The preachers and muftis now said that it does not become completely carbonized, and to drink it
is therefore lawful. Among scholars of religion, the sheikhs, the viziers, and the great, there was
nobody left who did not drink it. It even reached such a point that the grand viziers built great
coffeehouses as investments and began to rent them out at one or two gold pieces a day.”
Almost all the themes one would need to cover in dealing with the history of coffee and
coffeehouses are underscored here: new and immensely popular forms of sociability in the early
modern era; secularization of public space; literary activity; novel sites for the formation and
manipulation of public opinion; tensions with the authorities; coffee as a commodity, driven to
significance by growing demand and supply, and the coffeehouse as an investment.
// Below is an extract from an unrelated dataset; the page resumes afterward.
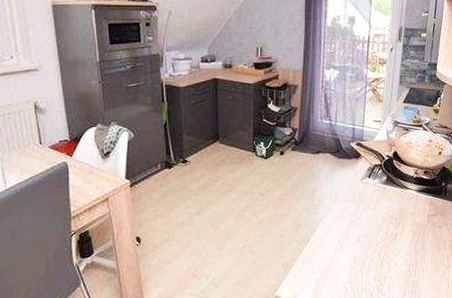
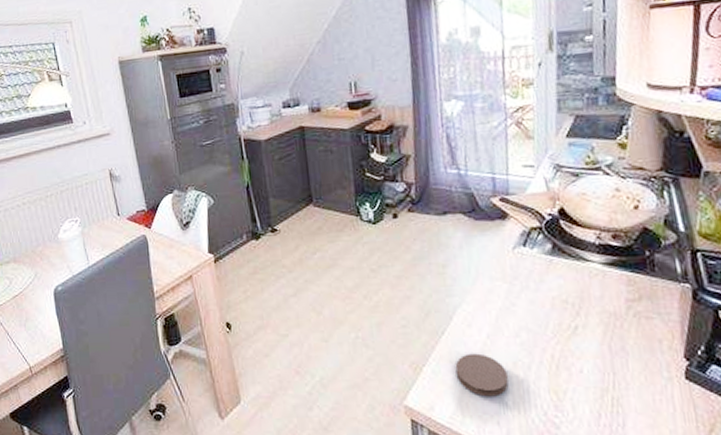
coaster: none [314,254,349,286] -> present [455,353,509,397]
Pecevi could
limit his account to the Ottoman realm, from Yemen to Hungary, but already in his lifetime the
buzz of coffee was spreading as a part of daily life both eastward to Iran and India and westward
to Europe, with the opening of coffeehouses in Isfahan, Delhi, Oxford, Paris, Vienna, and many
other cities before the end of the 17th century. This paper will deal with the latter theme of
coffee and coffeehouse (or, café) as part of a global history of trade from the 16th to the 19th
century as well as some of its repercussions in social and political life.
By the time it reached Istanbul, coffee had been known in the certain parts of the Arab
world (the Arabian peninsula, late Mamluk Egypt and Syria) for more than a century.